RECENTLY the Secretary of State, Caroline Spelman, announced the Government's Bovine TB Eradication Programme for England.

Bovine TB is a huge problem for Britain's dairy and beef farmers and we in Devon have been hit worse than most.

The year 2009 saw 24,500 cattle culled because of Bovine TB, 15,770 of those cases were in the South West of England. This has cost the taxpayer £63 million and has destroyed livelihoods of many in the beef and dairy farming industry. Bovine TB will cost the taxpayer £1 billion over the next decade in England alone if action is not taken.

Despite annual cattle testing for the disease and tight controls on the movement of herds Bovine TB is continuing its upward trend and is still severely affecting farming communities.

Caroline Spelman, the Secretary of State for Environment, Food and Rural Affairs, announced a range of measures to tackle to disease including ongoing cattle measures and planned measures, including reducing compensation where TB tests are overdue and removing some exemptions to test animals before they move out of herds under annual and two-year routine testing as well as a £20 million investment over the next five years to develop effective cattle and oral badger vaccine.

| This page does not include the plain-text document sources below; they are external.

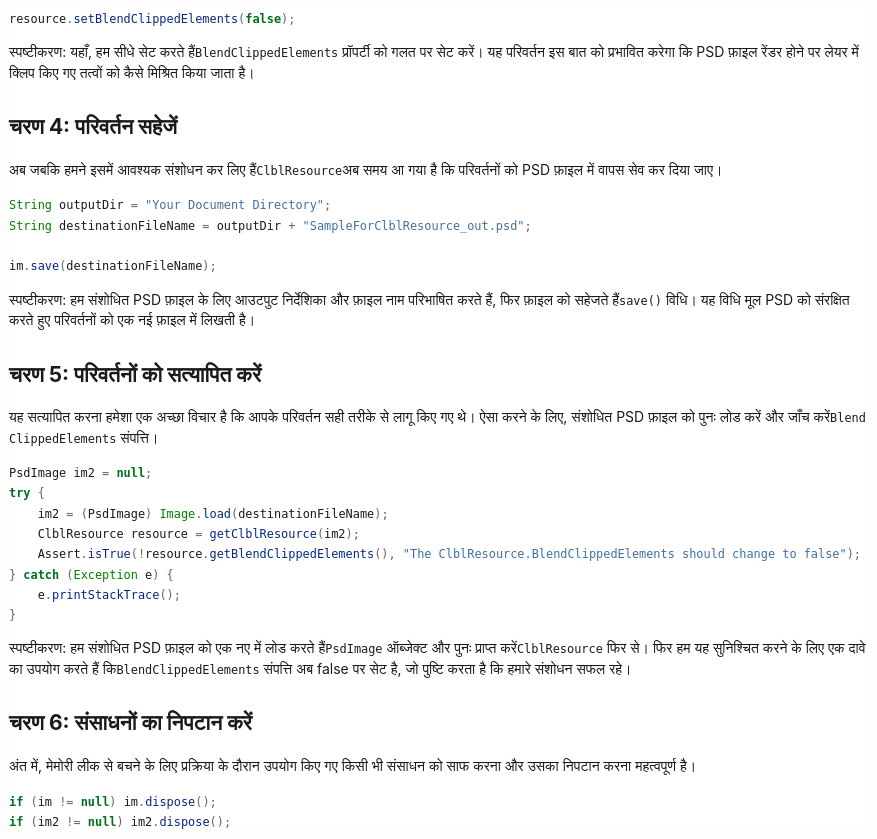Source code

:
 ```java
resource.setBlendClippedElements(false);
```

 स्पष्टीकरण: यहाँ, हम सीधे सेट करते हैं`BlendClippedElements` प्रॉपर्टी को गलत पर सेट करें। यह परिवर्तन इस बात को प्रभावित करेगा कि PSD फ़ाइल रेंडर होने पर लेयर में क्लिप किए गए तत्वों को कैसे मिश्रित किया जाता है।

## चरण 4: परिवर्तन सहेजें

 अब जबकि हमने इसमें आवश्यक संशोधन कर लिए हैं`ClblResource`अब समय आ गया है कि परिवर्तनों को PSD फ़ाइल में वापस सेव कर दिया जाए।

```java
String outputDir = "Your Document Directory";
String destinationFileName = outputDir + "SampleForClblResource_out.psd";

im.save(destinationFileName);
```

 स्पष्टीकरण: हम संशोधित PSD फ़ाइल के लिए आउटपुट निर्देशिका और फ़ाइल नाम परिभाषित करते हैं, फिर फ़ाइल को सहेजते हैं`save()` विधि। यह विधि मूल PSD को संरक्षित करते हुए परिवर्तनों को एक नई फ़ाइल में लिखती है।

## चरण 5: परिवर्तनों को सत्यापित करें

यह सत्यापित करना हमेशा एक अच्छा विचार है कि आपके परिवर्तन सही तरीके से लागू किए गए थे। ऐसा करने के लिए, संशोधित PSD फ़ाइल को पुनः लोड करें और जाँच करें`BlendClippedElements` संपत्ति।

```java
PsdImage im2 = null;
try {
    im2 = (PsdImage) Image.load(destinationFileName);
    ClblResource resource = getClblResource(im2);
    Assert.isTrue(!resource.getBlendClippedElements(), "The ClblResource.BlendClippedElements should change to false");
} catch (Exception e) {
    e.printStackTrace();
}
```

 स्पष्टीकरण: हम संशोधित PSD फ़ाइल को एक नए में लोड करते हैं`PsdImage` ऑब्जेक्ट और पुनः प्राप्त करें`ClblResource` फिर से। फिर हम यह सुनिश्चित करने के लिए एक दावे का उपयोग करते हैं कि`BlendClippedElements` संपत्ति अब false पर सेट है, जो पुष्टि करता है कि हमारे संशोधन सफल रहे।

## चरण 6: संसाधनों का निपटान करें

अंत में, मेमोरी लीक से बचने के लिए प्रक्रिया के दौरान उपयोग किए गए किसी भी संसाधन को साफ करना और उसका निपटान करना महत्वपूर्ण है।

```java
if (im != null) im.dispose();
if (im2 != null) im2.dispose();
```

The Secretary of State also set out the proposed way forward on controlling the disease in the badger population. A nine week consultation has been launched on plans to license groups of farmers and landowners to carry out controlled culls of badgers in specific areas.

This has proved to be a subject that has stoked passions on both sides of the argument.

What does concern me is that calm, measured debate is giving way to shriller, less rational argument. The scientific debate surrounding the control of Bovine TB is being stifled and proper scrutiny of the merits of a cull is going by the wayside.